Die Sonate von César Franck ist sozusagen der Klassiker in diesem Programm. Ibragimova und Tiberghien gehen sie mit feinem Gespür für die Nuancen und auch die Linie der Komposition an. Anders als viele andere Einspielungen bleiben sie aber in den intensiven Partien eine Spur nobler und übertreiben nicht mit ihren Kraftausbrüchen. So erhält das Werk zwar Feuer, aber keines, das gebändigt bleibt. Die lyrischen Passagen spielen sie mit feiner Artikulation und Empfindsamkeit.
Franck und sein Schüler Vierne haben mindestens als Gemeinsamkeit, Organisten gewesen zu sein. Doch im Studium hatte Letzterer auch einen Preis als Geiger erhalten, so dass seine Verbundenheit auch mit diesem Instrument nicht überraschen kann. So hat der Auftraggeber Ysaÿe diese Werke in einem Konzert zusammen mit Beethovens ‘Kreutzersonate’ gespielt. Damit wurde die Sonate des jüngeren Franzosen geradezu in den Olymp der Gattung gehoben. In vielen Aspekten ähnelt die Sonate der seines Lehrers und zeigt doch viele Besonderheiten, die die eigene Position von Vierne bezeugen. So nutzt das Andante zwölftaktige Phrasen, wo doch achttaktige üblich sind. Und das Intermezzo an Scherzostelle zeigt die humorvolle Seite des Komponisten, es klingt wie aus einem Ballett.

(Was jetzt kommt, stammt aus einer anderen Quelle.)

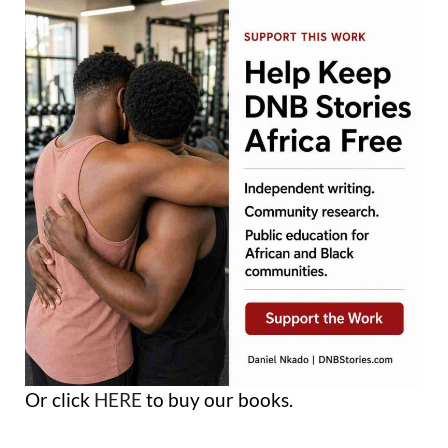
Or click
HERE
to buy our books.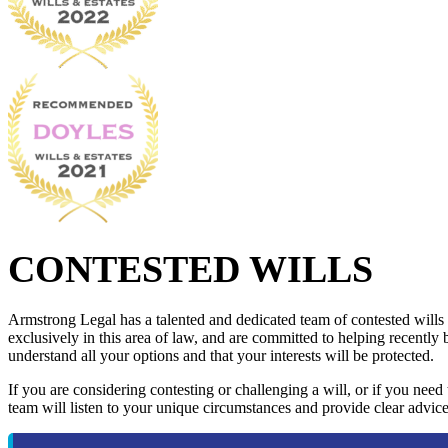
CONTESTED WILLS
Armstrong Legal has a talented and dedicated team of contested wills
exclusively in this area of law, and are committed to helping recently 
understand all your options and that your interests will be protected.
If you are considering contesting or challenging a will, or if you need
team will listen to your unique circumstances and provide clear advice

Das ‘Poème’ von Ysaÿe mit Anklängen an Fauré führt gedanklich zu der Gruftszene aus ‘Romeo und Julia’, vereint alte und neue, stimmungsvolle und auch akrobatische Elemente zu einem gelungenen Ganzen. Das kurze ‘Nocturne’ von Lili Boulanger nimmt Bezug auf die deutlich früheren anderen Werke dieser Aufnahme, aber blickt auch zu Debussy. Nach einem Aufbäumen am Anfang fügt es sich abschließend in die Stimmung eines Nocturnes ein, als ohrenschließendes ‘petit four’ dieser Sammlung.